Does anyone have any good suggestions for Books/YouTube Videos to learn technical analysis?
This won’t teach you everything you need to know, but it’s a good start:
I mean, you could always just go through the Chartered Market Technician (CMT) program.
Word?
Get a cat and let the cat make your buy/sell decisions. Your result will be just as good, and you can get free cuddles.
If I was using technical analysis to be a “trader” I would have to agree.
However, I would like to use it as a supplemental tool to know when it is and isn’t a good time to initiate a position in a stock that I believe in the fundamentals as a long term holding.
Not that I don’t see your rationale, I just wonder if there’s any significant benefit in trying to nickel and dime using TA in something you’re interested in over a longer investment horizon.
My anecdotal experience with TA has left me subscribing more to the philosophy that markets with significant trading activity are at least weak-form efficient. With that said, I haven’t really read much of the published literature on TA and any new current developments or innovative techniques.
Pring and Murphy are the Bibles of TA - look them up
Also a good read,
Japanese Candlestick Charting
I love free cuddles. Especially with dimes.
On the the long term/ investment time frame, TA is useless (I think even as a timing mechanism) … TA, even at it’s best is not very accurate. It is best applied by participants who make many trading decisions and can realize the edge which resolves over a large sample of trades. Even then, I can tell you these participants have worked very hard to develop specifics in how they apply basic TA principles. If effective use of TA could be obtained in few you tube videos… everyone would be market ballers
If you are still interested … I recommend
“The Art and Science of Technical Analysis” Adam Grimes (also has a great blog and website)
In addition, look into “auction market theory” which takes TA a step beyond patterns, drawing lines on a chart and calculating moving averages.

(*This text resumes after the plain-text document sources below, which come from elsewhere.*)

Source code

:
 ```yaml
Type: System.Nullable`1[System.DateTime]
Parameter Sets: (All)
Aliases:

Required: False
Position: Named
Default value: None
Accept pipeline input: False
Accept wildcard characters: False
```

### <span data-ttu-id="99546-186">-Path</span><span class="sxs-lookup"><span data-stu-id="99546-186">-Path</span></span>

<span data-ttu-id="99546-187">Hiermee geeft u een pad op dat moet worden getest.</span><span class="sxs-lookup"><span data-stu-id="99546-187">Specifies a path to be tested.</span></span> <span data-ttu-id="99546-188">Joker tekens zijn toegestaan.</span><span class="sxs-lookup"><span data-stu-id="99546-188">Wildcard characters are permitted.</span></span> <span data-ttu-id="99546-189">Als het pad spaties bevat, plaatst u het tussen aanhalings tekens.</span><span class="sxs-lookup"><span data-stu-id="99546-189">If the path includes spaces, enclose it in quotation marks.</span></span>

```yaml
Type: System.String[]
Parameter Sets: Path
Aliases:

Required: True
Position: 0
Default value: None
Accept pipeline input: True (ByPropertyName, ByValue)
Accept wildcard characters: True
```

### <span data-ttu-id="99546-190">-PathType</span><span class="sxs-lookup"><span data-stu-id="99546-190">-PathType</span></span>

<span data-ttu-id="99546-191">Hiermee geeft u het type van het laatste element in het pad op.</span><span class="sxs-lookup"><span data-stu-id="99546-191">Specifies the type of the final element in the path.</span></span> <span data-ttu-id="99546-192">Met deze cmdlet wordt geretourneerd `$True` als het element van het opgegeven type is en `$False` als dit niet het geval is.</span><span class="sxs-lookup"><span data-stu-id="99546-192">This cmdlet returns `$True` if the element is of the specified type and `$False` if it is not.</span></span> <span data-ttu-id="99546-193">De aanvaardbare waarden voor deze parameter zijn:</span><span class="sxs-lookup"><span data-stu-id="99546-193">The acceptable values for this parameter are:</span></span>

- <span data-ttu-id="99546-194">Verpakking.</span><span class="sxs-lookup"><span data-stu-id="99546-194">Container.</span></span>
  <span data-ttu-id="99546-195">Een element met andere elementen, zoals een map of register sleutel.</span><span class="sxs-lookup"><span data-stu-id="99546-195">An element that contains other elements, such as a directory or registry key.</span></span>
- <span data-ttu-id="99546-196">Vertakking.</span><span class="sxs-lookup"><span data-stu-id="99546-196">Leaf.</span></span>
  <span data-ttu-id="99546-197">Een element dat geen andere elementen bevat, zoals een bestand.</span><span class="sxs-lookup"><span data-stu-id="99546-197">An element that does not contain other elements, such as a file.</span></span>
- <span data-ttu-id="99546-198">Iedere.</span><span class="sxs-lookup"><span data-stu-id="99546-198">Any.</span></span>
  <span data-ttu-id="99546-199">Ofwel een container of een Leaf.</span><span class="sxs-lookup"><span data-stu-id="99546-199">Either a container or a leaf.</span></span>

I’m one of the 1600 CMTs out there and I’ll be the first one to tell you that there are good things about TA and very, very “bad apples” which spoiled the rest.
There are two types of technicians – the Elliott Wavers/Astrologists/Draw Lines On Charts guys and the ones who enjoy learning about markets but want to add some statistical rigor to their own methods (these guys are generally quant-ish). Bear in mind most technical analysis methods were invented between 1940 and 1960. If you’re looking to add value to your own skillset, I would suggest picking up one of the less entertaining books such as The Encyclopedia of Chart Patterns by Thomas Bulkowski or Trading Systems & Methods by Perry Kaufman. The first is a lighter read but the author (an engineer) puts some statistical rigor into what the folks were doing back in the 1940s and 50s and sorts out the good from the bad.
The second one…it’s about as dry as a CFA reading and 1300 pages, but you’ll leave understanding spectral analysis, genetic algorithms, systems development/testing, and knowledge of almost every event-driven and trend-following system out there (both long and short term oriented).